### Bloque de texto
##########
Todas las posibilidades

Puerto con el embarque de Santa Úrsula, de Claudio de Lorena. *

Por Rafa Cotarelo 

Hay en el mismo centro de Londres un puerto fluvial, no muy grande, para embarcaciones de recreo. Veleros medianos y otros barcos similares a los que se ven en cualquier pueblo de veraneo en la costa, con nombres como Rebel Lady, Catalina, Amusant o Blue Star. Principalmente blancos y azules, con algún elemento verde, brillantísimos todos en una nitidez de cera que contrasta con el agua turbia en la que se duplican los cascos. El lugar, dividido en tres o cuatro espacios irregulares por medio de pasarelas y compuertas de hierro, está delimitado por varios edificios de ladrillo barato que hasta hace no tanto aún servían como almacenes y depósitos de té, de café, de especias y de tantas mercancías llegadas de ultramar, de los lugares de más allá de las fronteras de la metrópoli y también del imperio. Esos mismos edificios, ya reformados, muchos con la fachada de un cristal transparente, son ahora con toda probabilidad el último elemento tangible, la única infraestructura que resiste en el activo de las corporaciones que los utilizan hoy como sede y centros de trabajo.

El puertecito es, pues, un espacio de contrastes; de tensión histórica y de modernidad mezcladas con ocio, placer y ensoñaciones. No es difícil, mientras se escucha de vez en cuando un graznido de gaviotas, imaginarse allí un olor que viene de antes, aunque de no hace tanto, a humo de chimenea y a carbón, a industria; el crujido de la madera de los pantalanes, las campanas y el tensar de cabos, cables y velamen; las bocas de dientes negros y casi putrefactos de los marineros y de los estibadores. Pero en ese entorno es más sencillo aún dejarse llevar a otros lugares. En verano, a última hora de la tarde, entre la calima y la ligereza reflejada sobre el Támesis, uno puede ver ponerse el sol en medio del Atlántico o escuchar cómo rompen las olas en una playa de Tailandia. Hasta ese puerto llegan entonces las fragancias de la Cartagena arrebatada o las de un Oriente lleno de seda y de jazmín, de naranjos por la noche. El calor del desierto, la sed de exploración, la ansiedad por la riqueza, el ardor de la filantropía y de la ciencia. En invierno, la lluvia y los cacahuetes al caramelo flotan bajo la piedra azulada de un puente que es antes puerta y barrera, el símbolo y la última defensa de un tipo concreto de civilización.
##########
### Datos proporcionados

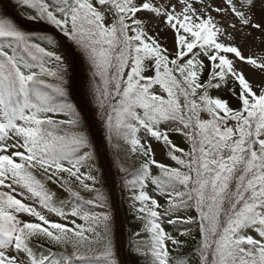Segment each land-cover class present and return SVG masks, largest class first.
##########
### Instrucciones
a) Según el texto sobre el puerto fluvial de Londres, ¿de qué material son los edificios que delimitan el lugar?
b) Reanuda el texto sobre el puerto fluvial de Londres a partir de su última oración.
Las líneas proceden de una fuente distinta a la del texto sobre el puerto fluvial de Londres.

### Respuestas en orden
a) De ladrillo barato.

b)
En el extremo de uno de los muelles, planificado de forma oblicua a modo de espigón para proteger una de las esquinas del interior del puerto, hay un edificio de planta circular rodeado de unas columnas blancas que apuntalan una cúpula de óxido. La construcción, que quizás fuera en su momento un pequeño observatorio o más probablemente un almacén o un faro, tiene una apariencia tan religiosa que recuerda a uno de esos templos clásicos que la pintura cubre de historias como la de Santa Úrsula embarcando en el río Tíber al amanecer; o, en términos paganos, al oráculo de alguna deidad griega o romana. Tanto da, porque el lugar lo ocupa hoy una cafetería de las que, encadenadas internacionalmente, ofrecen café con leche de forma sistemática. Por algún motivo, por simple rutina, por memoria, por algún detalle o por afecto, y porque no siempre el gran capitalismo había de resultar enemigo de la belleza, a un amigo mío le gusta pasar por allí cuando viaja a Londres; empezar o acabar el día sentado en el segundo piso de la torrecilla y hacer como que lee cuando en realidad tan solo observa o utiliza el móvil y sobre todo se distrae a través de la redonda cristalera.

Me cuenta mi amigo que la última vez que estuvo allí fue hace un par de meses, y en ese sitio se encontró con una conocida a quien no veía desde hacía un par de años. Descubrieron que por causas distintas ambos estaban en la ciudad y en seguida planearon verse. Fue a media tarde, detalla mi amigo, aunque por estar en Inglaterra y en esas fechas ya había anochecido, y todo en el ambiente hacía pensar en una lluvia imposible. La humedad del aire a esas horas era feroz y, mientras esperaba delante del templo simulado la llegada de su amiga, un estremecimiento de frío y nervios complicó esa respiración hormigueante que antecede a los reencuentros ilusorios. Cuando, minutos antes de la hora acordada, finalmente apareció, se abrazaron con la sinceridad y la fuerza de quienes han compartido un tiempo cuya explicación no corresponde por entero al azar, sino a una cierta dosis de imprevisibilidad forzada.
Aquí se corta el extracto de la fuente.